§ **Dataset entries**
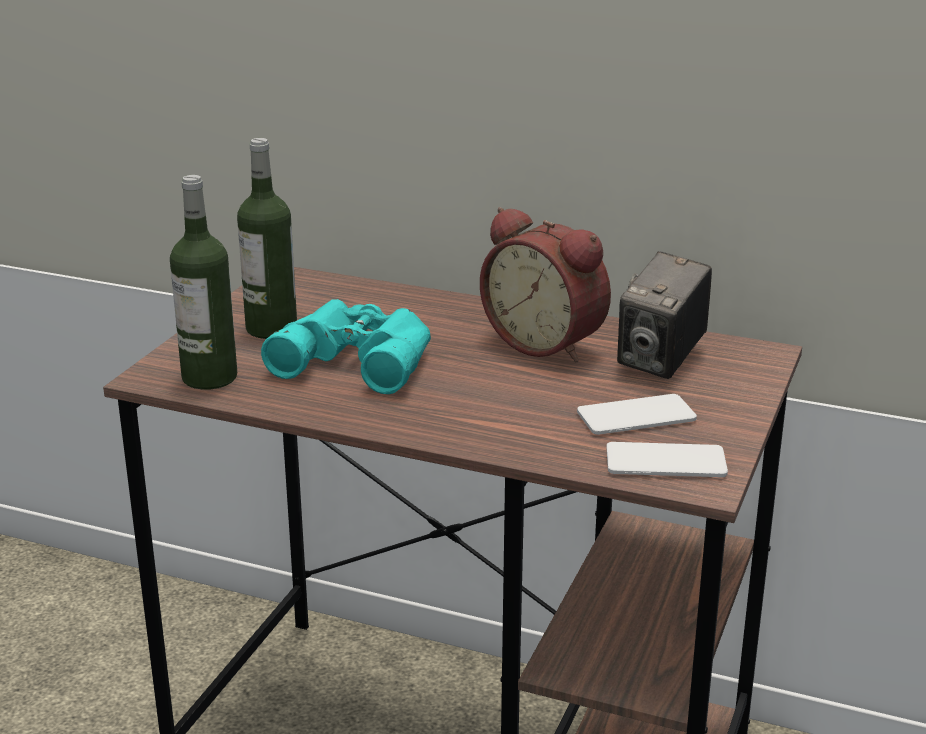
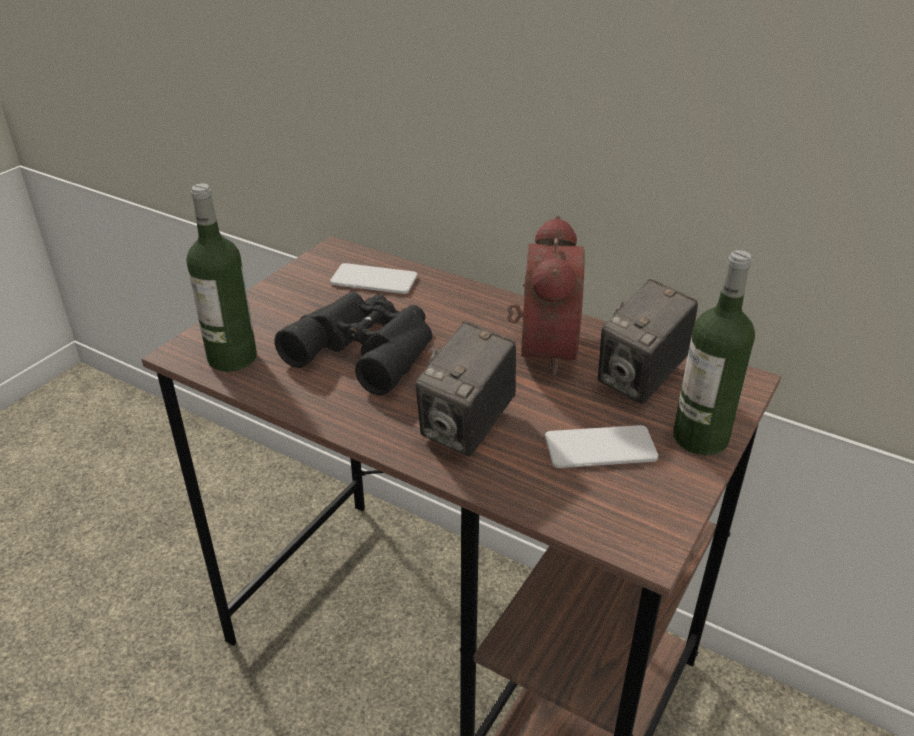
camera: 10 degrees right, 10 degrees up
(271, 328) = (304, 307): bottle -> bottle (700, 438)
(358, 358) = (367, 348): turquoise binoculars -> black binoculars
(493, 413) = (467, 428): none -> camera
(547, 343) = (540, 348): alarm clock -> alarm clock turned 135 degrees counterclockwise
(665, 462) = (614, 512): phone -> phone (374, 280)

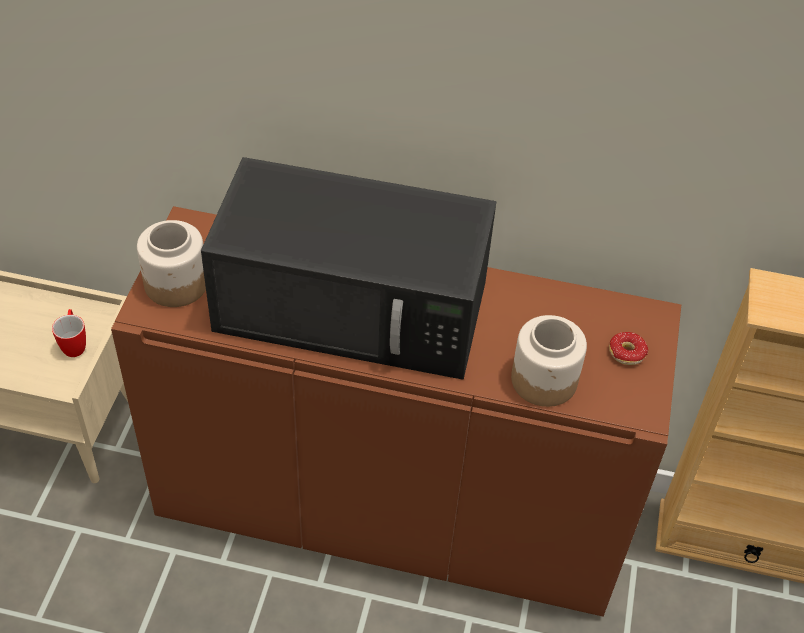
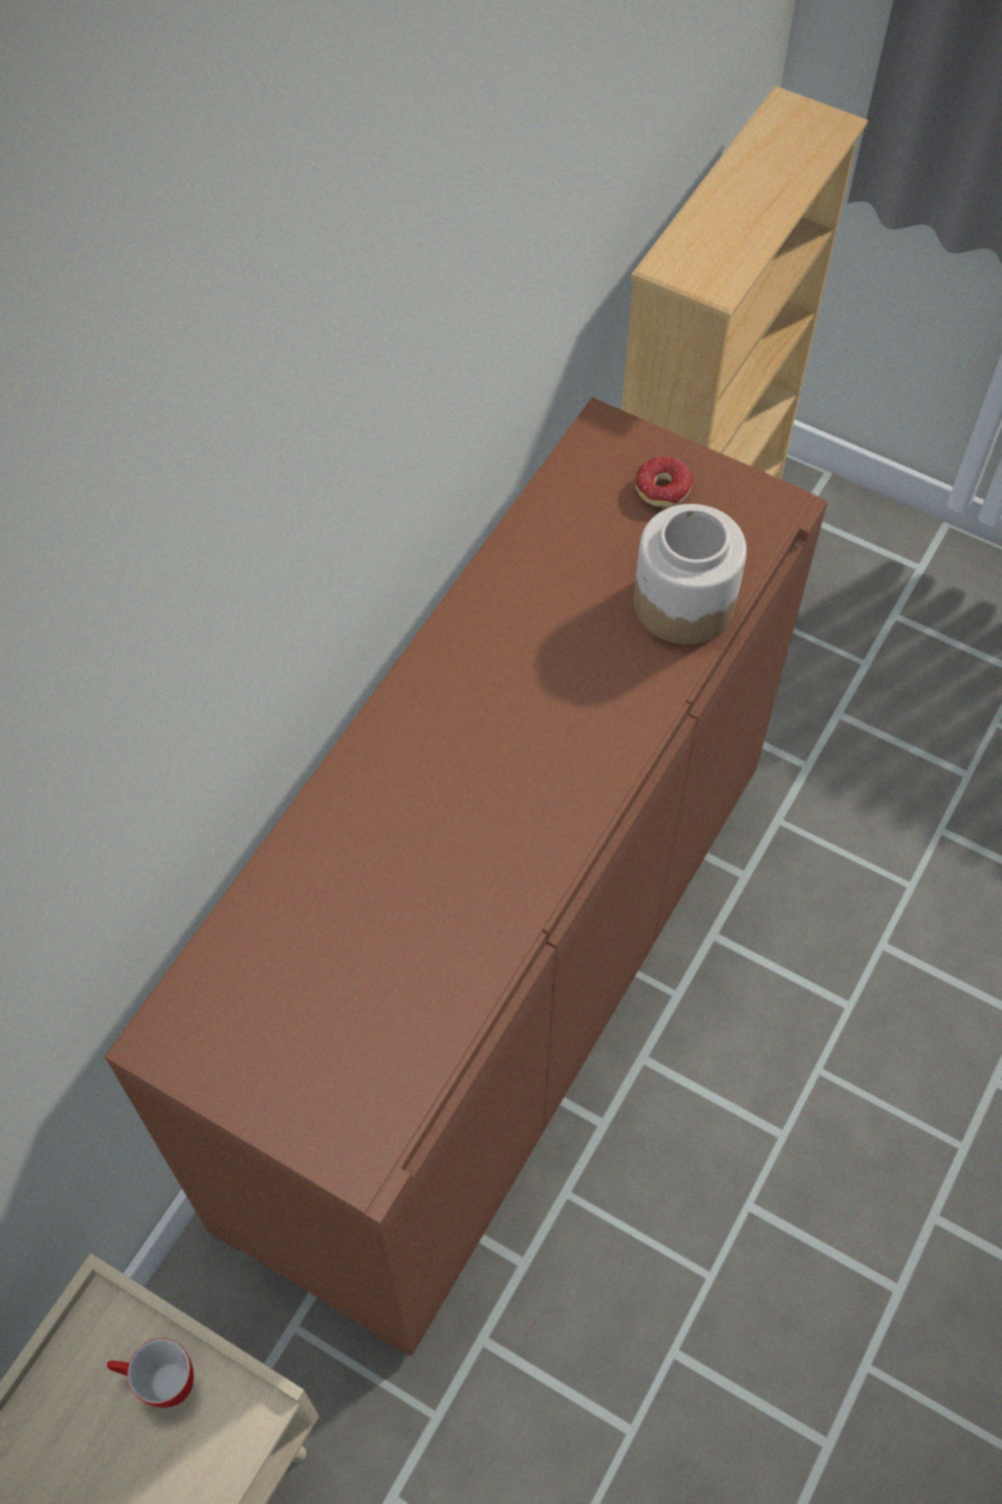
camera: 70 degrees left, 10 degrees up
(175, 284) = (312, 1088): jar -> none
(356, 306) = (459, 810): black microwave -> none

§ **Activity**
In full and without changes, repeat the listing above, but not its pictures.

§ **Answer below**
camera: 10 degrees right, 10 degrees up
(271, 328) = (304, 307): bottle -> bottle (700, 438)
(358, 358) = (367, 348): turquoise binoculars -> black binoculars
(493, 413) = (467, 428): none -> camera
(547, 343) = (540, 348): alarm clock -> alarm clock turned 135 degrees counterclockwise
(665, 462) = (614, 512): phone -> phone (374, 280)

camera: 70 degrees left, 10 degrees up
(175, 284) = (312, 1088): jar -> none
(356, 306) = (459, 810): black microwave -> none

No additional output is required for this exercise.